The paediatric A&E at the Royal Free, in Hampstead, will close at the end of the month. The children’s casualty unit at University College London Hospital, in Bloomsbury, will remain closed, having initially shut to under 18s in March.
It is not known when they will reopen but the closures are said to be “temporary”. The Royal Free and UCLH have been designated as “surge sites” for the feared second wave of covid patients.
Sick children and young people will be redirected several miles away to the Whittington, in Archway, or North Middlesex, in Edmonton – both of which will have their units expanded. Barnet hospital will also accept children.
If a child arrives at the Royal Free or UCLH they will be assessed by specialist nursing teams but will not be admitted to a ward. They may be redirected to other services or, if an emergency admission is required, will be taken by ambulance to another hospital.
If a child is unconscious or not breathing, they will be resuscitated and stabilised before being transferred.
London Ambulance Service will know in advance not to take children to either hospital.

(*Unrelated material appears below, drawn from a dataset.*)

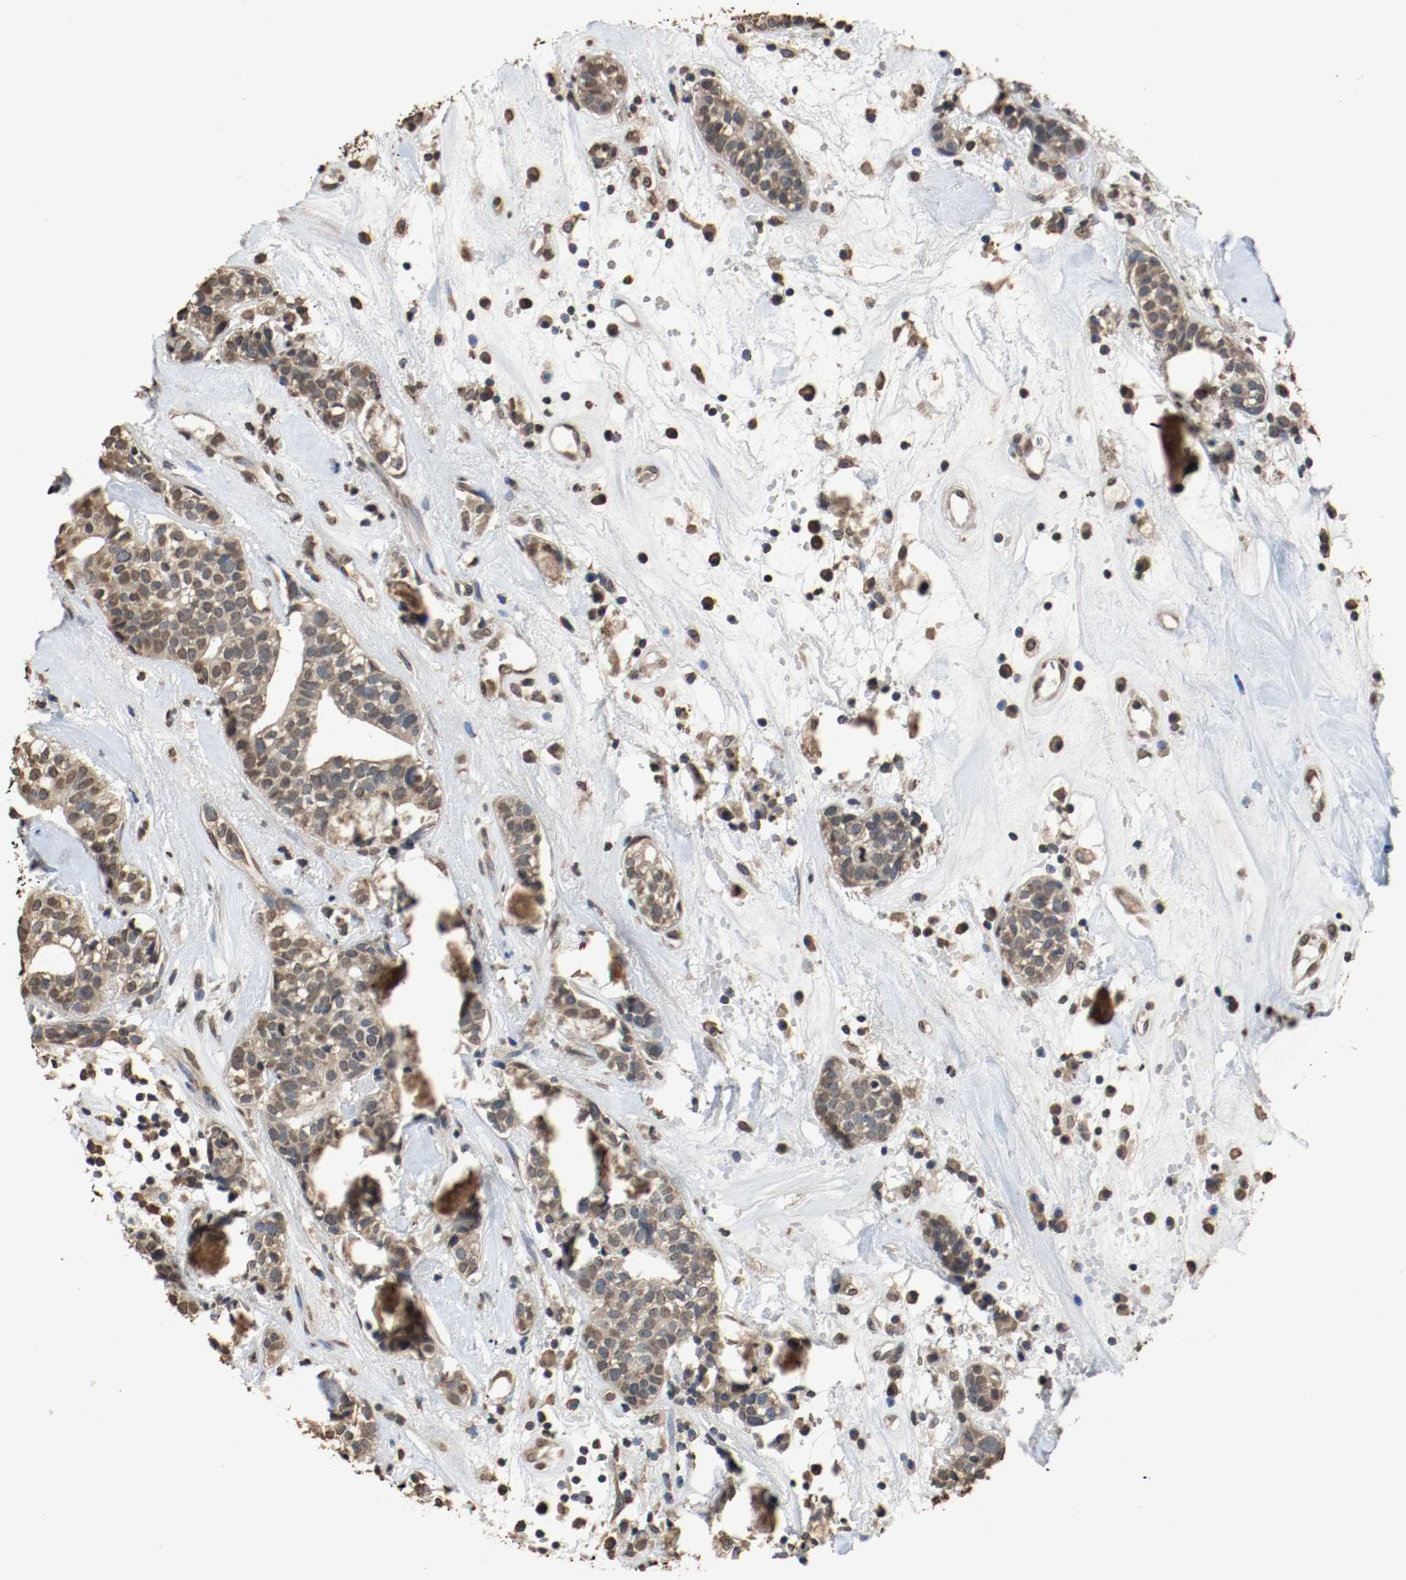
{"staining": {"intensity": "moderate", "quantity": ">75%", "location": "cytoplasmic/membranous"}, "tissue": "head and neck cancer", "cell_type": "Tumor cells", "image_type": "cancer", "snomed": [{"axis": "morphology", "description": "Adenocarcinoma, NOS"}, {"axis": "topography", "description": "Salivary gland"}, {"axis": "topography", "description": "Head-Neck"}], "caption": "IHC image of adenocarcinoma (head and neck) stained for a protein (brown), which exhibits medium levels of moderate cytoplasmic/membranous staining in about >75% of tumor cells.", "gene": "RTN4", "patient": {"sex": "female", "age": 65}}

Caroline Clarke, chief executive of the Royal Free London NHS trust, told its board that the changes were “clinically led”. She said: “It’s all about keeping that service safe and going through the winter.”

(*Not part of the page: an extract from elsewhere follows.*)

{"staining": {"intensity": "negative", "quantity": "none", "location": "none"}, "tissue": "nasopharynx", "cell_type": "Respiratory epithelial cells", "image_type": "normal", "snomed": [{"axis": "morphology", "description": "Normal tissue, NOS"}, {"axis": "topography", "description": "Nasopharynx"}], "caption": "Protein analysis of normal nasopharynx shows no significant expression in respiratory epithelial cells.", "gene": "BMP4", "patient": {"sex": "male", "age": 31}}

The changes, which have attracted controversy, have been instigated after a review found that “staffing levels are a challenge to being able to maintain safe and resilient services for children and young people” and recommended running paediatric services in fewer hospitals across north London.
During the first peak, the Royal Free’s children’s department remained open but the paediatric A&E at Barnet was closed.
The Royal Free is also aiming to double adult intensive care capacity, with as much of the hospital kept “covid free” as possible.
There is also the intention to keep Chase Farm hospital, in Enfield, which does not have an A&E, “covid secure” to enable non-covid treatments to continue.
Kate Slemeck, chief executive of the Royal Free, said the aim was for it to increase from 48 intensive care beds to 60-65 but “we could surge well beyond that with additional capacity”. An “uptick” in ICU admissions is expected by “late November”, she said.
The Royal Free’s children and young people's inpatient beds will also close. UCLH specialist inpatient and day-case services, including cancer haemato-oncology and complex adolescents, will remain open.
Great Ormond Street Hospital will provide more room for urgent elective inpatient and some – but not all – day surgery.